Hollings lung cancer researcher Gerard Silvestri, M.D., found similar findings summarized in a paper published in the May issue of Health Affairs. In that study, researchers found that insurance status affects cancer outcomes more than age.

“The results of this study led me to ask this simple question: ‘Is it OK for a patient to die from cancer simply because he or she does not have health insurance?’ If the answer is ‘no’ to that question, then a true policy discussion needs to happen at a high level,” Silvestri said.

Graboyes said the new study shows that there is still work to be done to improve cancer outcomes. The study’s senior author, Nosayaba Osazuwa-Peters, Ph.D., assistant professor at the Duke University School of Medicine and a member of the Duke Cancer Institute, said while Medicaid expansion did improve survival, it alone isn’t the solution.

“It is important to stress that Medicaid expansion is not the silver bullet or the panacea to the problem of health disparities and social determinants of health that has plagued cancer survivorship for so long,” Osazuwa-Peters said. “We hope that when people examine Medicaid expansion or the Affordable Care Act that they see that its implications could be more than just preference or choice. It could be a matter of life and death for some cancer survivors.”
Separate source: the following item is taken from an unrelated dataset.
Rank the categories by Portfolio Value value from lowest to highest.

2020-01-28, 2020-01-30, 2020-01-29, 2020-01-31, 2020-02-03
The study furthers Graboyes’ research on the impact of health insurance on cancer patients. Graboyes was involved in a 2020 study published in JAMA Otolaryngology–Head & Neck Surgery that examined the effects of Medicaid expansion on head and neck cancer patient care. Graboyes found that in states that expanded Medicaid as part of the Affordable Care Act, patients with head and neck cancer were more likely to be diagnosed with localized — stages I to II — cancer and initiate treatment in a timelier fashion than patients in nonexpansion states. Because of the strong association with a particular stage at diagnosis and the timely treatment that leads to survival for head and neck cancer, the study suggests that Medicaid expansion that offers insurance coverage may help to improve outcomes for patients with head and neck cancer.

Osazuwa-Peters said the new study supports the case for further detailed studies into the topic. “Medicaid expansion is unique in the sense that different states have expanded at different times, while others, including North and South Carolina, haven’t expanded at all,” he said. “The evolution of Medicaid expansion in itself sets the stage for a natural experiment playing out on the national health policy stage.”

Graboyes agrees that more studies are needed to follow up on the results of the initial research and increase the understanding of how the expansion of Medicaid has affected patients with cancer.

“This new study really expands our knowledge of how expansion affects all different types of cancer,” Graboyes said. “These patients are someone’s mother, father, sister, brother and friend. These are real lives at stake, which is what will continue to drive this research forward.”